Dr Soren Brage from the Medical Research Council (MRC) Epidemiology Unit at the University of Cambridge stated: “If you are someone who finds the idea of 150 minutes of moderate-intensity physical activity a week a bit daunting, then our findings should be good news.
"Doing some physical activity is better than doing none. This is also a good starting position – if you find that 75 minutes a week is manageable, then you could try stepping it up gradually to the full recommended amount.”
Interestingly, the research team found that two out of three individuals reported activity levels below 150 minutes per week of moderate-intensity activity, and fewer than one in ten managed more than 300 minutes per week.
The Impact of 11 Minutes a Day
Results showed that even half the recommended level, i.e., 75 minutes per week, came with substantial benefits, yielding a 23% lower risk of early death. Further, 75 minutes per week of moderate activity was shown to reduce the risk of developing cardiovascular disease by 17% and specific cancer types by 7-26%.
Professor James Woodcock, also of Cambridge University, emphasised: “We know that physical activity, such as walking or cycling, is good for you, especially if you feel it raises your heart rate. But what we’ve found is there are substantial benefits to heart health and reducing your risk of cancer even if you can only manage 10 minutes every day.”
Dr Leandro Garcia from Queen’s University Belfast also highlighted how moderate activity does not necessarily mean traditional exercise. “For example, try to walk or cycle to your work or study place instead of using a car, or engage in active play with your kids or grandkids. Doing activities that you enjoy and that are easy to include in your weekly routine is an excellent way to become more active.”
The groundbreaking findings from this study herald a new chapter in personal health and wellness, emphasising that monumental health benefits don't necessarily require monumental efforts.
Just a mere 11-minute brisk walk daily, an activity so simple and accessible, can significantly enhance our health prospects.

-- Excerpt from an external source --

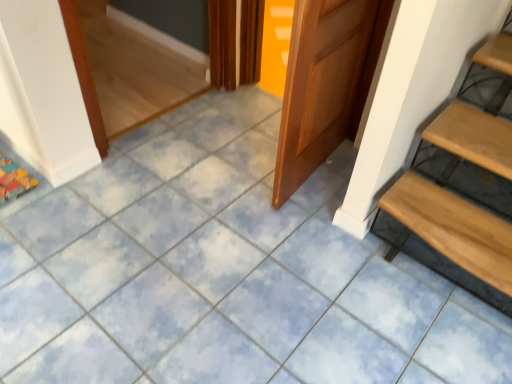
What do you see at coordinates (322, 84) in the screenshot? I see `wooden door at center` at bounding box center [322, 84].

Locate an element on the screen. This screenshot has width=512, height=384. wooden door at center is located at coordinates (322, 84).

This isn't just about exercise; it's about integrating small, manageable moments of activity into our daily lives, moments that can lead to longer, healthier, and more joyful years.
Dr Brage's words resonate with a profound truth that should echo in all our daily routines: “Doing some physical activity is better than doing none,” serves as a beacon of hope. It's a reminder that every step counts, no matter how small. In this easily attainable goal lies the potential for each of us to adopt a lifestyle that marries joy with well-being. It's a transformative message, reshaping our perspectives on health, time, and life itself.
Frequently Asked Questions (FAQs)
1. What counts as moderate-intensity physical activity?
Activities that raise your heart rate and make you breathe faster without hindering your ability to speak. Examples include brisk walking, dancing, riding a bike, playing tennis, and hiking.
2. How much moderate-intensity activity is recommended by the NHS?
150 minutes per week. However, this study shows that even 75 minutes per week can significantly reduce the risk of early death and diseases.
3. What percentage of early deaths could be prevented with 75 minutes of activity per week?
Around one in ten (10%) early deaths could be prevented by managing at least 75 minutes per week of moderate-intensity physical activity.
4. Is there any reduction in benefits beyond 150 minutes per week of moderate-intensity activity?
Beyond 150 minutes per week of moderate-intensity activity, the additional benefits in terms of reduced risk of disease or early death were found to be marginal.
This article is for general information only and is not intended to treat or diagnose medical conditions. If in doubt please check with your GP first.
Garcia, L, Pearce, M, Abbas, A, Mok, A & Strain, T et al. Non-occupational physical activity and risk of cardiovascular disease, cancer, and mortality outcomes: a dose-response meta-analysis of large prospective studies. British Journal of Sports Medicine; 28 Feb 2023; DOI: 10.1136/bjsports-2022-105669.